--- Extract to read ---
Fabrication of Ag-coated AgBr nanoparticles and their plasmonic photocatalytic applications

Jooyoung Song, Inkyu Lee, Jongmin Roh and Jyongsik Jang*
WCU program of Chemical Convergence for Energy and Environment (C2E2), School of Chemical and Biological Engineering, College of Engineering, Seoul National University, 599 Gwanak-ro, Gwanak-gu, Seoul 151-742, Korea. E-mail: jsjang@plaza.snu.ac.kr; Fax: +82 2-888-1604; Tel: +82 2-880-7069

Received 25th September 2013 , Accepted 4th December 2013

First published on 5th December 2013


Abstract

Ag-coated AgBr nanoparticles (Ag@AgBr) were fabricated via an aqueous, one-pot route. In this system, poly(vinyl alcohol) (PVA) acted as a stabilizer for the formation of nanoscale AgBr composites through interaction with Ag ions and their hydroxyl (–OH) groups. The mild reducing agent L-arginine was used for partial reduction of AgBr to form metallic Ag nanoparticles on the AgBr surface. The metallic Ag nanoparticles enhanced light absorption in the visible region due to surface plasmon resonance (SPR). The size of the synthesized nanoparticles was controlled by varying the reaction temperature, and was found to influence the light absorption of Ag@AgBr nanocomposites. The prepared nano-photocatalysts exhibited excellent photocatalytic activities under both visible light and direct sunlight.


Introduction

Recently, silver nanoparticle/silver halide (Ag@AgX; X = Cl, Br) composites have attracted great interest due to their excellent plasmonic photocatalytic activity under visible-light irradiation.1–9 The Ag nanoparticles act as visible-light sensitizers to enable effective photocatalysis based on their surface plasmon resonance (SPR) properties.10–12 Additionally, Ag nanoparticles on the surface of a semiconductor facilitate the separation of photo-generated electron–hole pairs by trapping electrons, leading to enhancement of photocatalytic efficiency.13,14 Among the various semiconductors, AgBr, which has a band gap of 2.6 eV, has been demonstrated to be an effective photocatalyst under visible light.15,16 For example, Wang et al.16 demonstrated that Ag@AgBr composites prepared by using ion-exchange decompose organic dyes under visible light. Ag@AgBr absorbs over a wide visible-light range because of the SPR of the deposited Ag nanoparticles. Jiang et al.9 synthesized indoor daylight active Ag@AgBr photocatalysts via a one-pot, microwave-assisted, non-aqueous method.

--- Supplied records ---

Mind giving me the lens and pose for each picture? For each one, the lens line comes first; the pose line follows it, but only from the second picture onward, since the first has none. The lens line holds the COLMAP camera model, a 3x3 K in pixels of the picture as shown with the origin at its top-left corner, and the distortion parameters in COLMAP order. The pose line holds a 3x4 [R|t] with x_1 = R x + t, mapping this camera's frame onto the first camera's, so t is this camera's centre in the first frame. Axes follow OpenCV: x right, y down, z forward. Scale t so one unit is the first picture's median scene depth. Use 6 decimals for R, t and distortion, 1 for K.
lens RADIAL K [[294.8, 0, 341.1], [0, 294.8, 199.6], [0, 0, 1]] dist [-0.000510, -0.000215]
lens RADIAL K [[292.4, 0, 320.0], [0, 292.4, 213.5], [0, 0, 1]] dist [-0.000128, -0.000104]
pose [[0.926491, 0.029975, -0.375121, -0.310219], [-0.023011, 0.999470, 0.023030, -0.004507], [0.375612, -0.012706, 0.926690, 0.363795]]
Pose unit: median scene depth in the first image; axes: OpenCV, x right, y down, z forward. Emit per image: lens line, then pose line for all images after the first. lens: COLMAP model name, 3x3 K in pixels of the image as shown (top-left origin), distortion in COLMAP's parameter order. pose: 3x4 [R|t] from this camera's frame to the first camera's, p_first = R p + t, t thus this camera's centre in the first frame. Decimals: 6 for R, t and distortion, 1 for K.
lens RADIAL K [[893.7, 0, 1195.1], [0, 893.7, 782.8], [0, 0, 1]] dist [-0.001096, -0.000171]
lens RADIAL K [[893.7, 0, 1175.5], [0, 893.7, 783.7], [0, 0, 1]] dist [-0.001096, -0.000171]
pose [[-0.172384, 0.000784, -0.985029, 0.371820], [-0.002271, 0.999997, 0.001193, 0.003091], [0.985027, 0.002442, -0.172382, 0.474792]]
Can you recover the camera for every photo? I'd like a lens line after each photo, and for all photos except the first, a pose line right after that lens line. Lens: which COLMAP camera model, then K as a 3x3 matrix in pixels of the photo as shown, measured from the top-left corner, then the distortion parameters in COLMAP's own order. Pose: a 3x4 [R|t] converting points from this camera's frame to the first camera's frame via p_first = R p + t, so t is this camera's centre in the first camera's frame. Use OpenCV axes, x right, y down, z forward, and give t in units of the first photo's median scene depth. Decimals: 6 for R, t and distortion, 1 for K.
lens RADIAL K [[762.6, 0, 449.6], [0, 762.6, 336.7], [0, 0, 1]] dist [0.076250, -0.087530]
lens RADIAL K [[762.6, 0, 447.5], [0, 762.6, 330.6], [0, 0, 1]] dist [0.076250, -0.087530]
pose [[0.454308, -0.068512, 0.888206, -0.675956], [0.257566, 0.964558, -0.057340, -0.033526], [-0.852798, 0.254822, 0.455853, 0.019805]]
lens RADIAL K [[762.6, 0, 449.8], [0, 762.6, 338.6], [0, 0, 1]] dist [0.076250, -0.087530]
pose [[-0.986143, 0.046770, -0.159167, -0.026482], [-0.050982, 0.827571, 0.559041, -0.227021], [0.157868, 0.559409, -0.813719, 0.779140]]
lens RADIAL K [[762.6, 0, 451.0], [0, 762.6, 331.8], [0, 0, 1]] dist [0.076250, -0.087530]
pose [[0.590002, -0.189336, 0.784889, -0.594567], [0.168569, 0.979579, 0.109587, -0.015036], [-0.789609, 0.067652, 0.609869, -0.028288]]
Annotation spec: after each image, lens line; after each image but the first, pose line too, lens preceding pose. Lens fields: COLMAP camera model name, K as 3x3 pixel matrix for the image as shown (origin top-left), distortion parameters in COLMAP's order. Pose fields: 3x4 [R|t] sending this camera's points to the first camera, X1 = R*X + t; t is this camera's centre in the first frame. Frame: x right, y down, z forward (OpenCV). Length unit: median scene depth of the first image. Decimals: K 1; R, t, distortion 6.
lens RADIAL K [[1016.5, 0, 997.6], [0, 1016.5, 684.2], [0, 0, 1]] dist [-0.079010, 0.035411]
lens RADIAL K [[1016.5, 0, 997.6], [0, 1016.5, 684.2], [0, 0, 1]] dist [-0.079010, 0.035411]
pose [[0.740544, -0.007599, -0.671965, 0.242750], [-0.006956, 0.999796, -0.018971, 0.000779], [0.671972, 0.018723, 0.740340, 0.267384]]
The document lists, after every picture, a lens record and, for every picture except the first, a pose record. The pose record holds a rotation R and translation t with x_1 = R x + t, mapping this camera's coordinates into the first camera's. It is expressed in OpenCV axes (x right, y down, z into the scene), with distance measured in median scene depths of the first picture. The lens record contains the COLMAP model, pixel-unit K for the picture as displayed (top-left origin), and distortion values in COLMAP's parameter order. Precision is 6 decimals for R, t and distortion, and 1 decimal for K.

--- Work instruction 1 ---
List every author named in the byline of the AgBr nanoparticle article.
--- Work instruction 2 ---
Rewrite the paragraph in the AgBr nanoparticle article beginning "Ag-coated AgBr nanoparticles (Ag@AgBr) were fabricated" as a brief bulleted list that keeps its main facts.
--- Work instruction 3 ---
Write the next part of the AgBr nanoparticle article, starting after its final sentence.
The records above come from a source separate from the AgBr nanoparticle article.

--- Task response 1 ---
Jooyoung Song
Inkyu Lee
Jongmin Roh
Jyongsik Jang

--- Task response 2 ---
- Ag@AgBr nanoparticles were made by an aqueous, one-pot route.
- Poly(vinyl alcohol) (PVA) stabilized the formation of nanoscale AgBr composites by interacting with Ag ions and its hydroxyl (–OH) groups.
- The mild reducing agent L-arginine partially reduced AgBr, which formed metallic Ag nanoparticles on the AgBr surface.
- Through surface plasmon resonance (SPR), the Ag nanoparticles enhanced visible-light absorption.
- Varying the reaction temperature controlled particle size, which affected light absorption.
- The nano-photocatalysts performed excellently under both visible light and direct sunlight.

--- Task response 3 ---
In general, nano-photocatalysts increase catalytic efficiency due to their large surface areas. However, limited information about the fabrication of nanoscale AgX exists because of the fast precipitation reaction of Ag+ and Cl (or Br) ions. Therefore, development of reliable synthetic strategies for Ag@AgX nanostructures is needed. Solution synthesis has long been a preferred method for fabrication of metal nanostructures due to the potential for mass production at low cost.17,18 In the solution synthesis of metal nanostructures, polymers with metal-binding functional groups have been used as steric stabilizers or capping agents to reduce agglomeration and guide the shape of the nanostructures.19 In particular, polyvinylpyrrolidone (PVP) has been frequently used in the synthesis of metal nanostructures, including both AgCl:Ag7,20,21 and Ag/AgBr22 nanocomposites. For example, Sun et al.20 reported that PVP with hydroxyl (–OH) end groups can act as a surfactant in the synthesis of AgCl:Ag nanophotocatalysts. Poly(vinyl alcohol) (PVA) with –OH side groups has also been applied as a stabilizing agent for preparing various nanomaterials.23–25 In our previous work, we produced Ag@AgCl plasmonic nano-photocatalysts using PVA as a polymeric stabilizer.25 The lone electron pairs in the PVA interacted with Ag ions and provided reactive sites for the formation of AgCl nanoparticles.

Herein, we describe the synthesis and characterization of a plasmonic photocatalyst, Ag@AgBr, with greater catalytic efficiency than Ag@AgCl under visible light.9 PVA with –OH side groups was used as a stabilizer for synthesis of AgBr nanoparticles. The nanoparticles exhibited outstanding light absorption properties in the visible region as well as photocatalytic activity after partial reduction. The relationship between the particle size and the light absorption region of Ag@AgBr nanocomposites was systematically investigated, and their plasmonic photocatalytic activities were studied using dye-decomposition testing.

Methods

Materials

Silver nitrate (AgNO3, ≥99.0%) and sodium bromide (NaBr, ≥99.0%) were purchased from Aldrich (St Louis, MO) and used as precursor for the silver bromide nanoparticles. Poly(vinyl alcohol) (PVA) (Mw: 146[thin space (1/6-em)]000–186[thin space (1/6-em)]000) and L-arginine (≥98%) were also purchased from Aldrich and used as stabilizer and reducing agent, respectively. For photocatalytic test, methylene blue (MB, ≥82.0%) was purchased from the Aldrich and used as organic dyes.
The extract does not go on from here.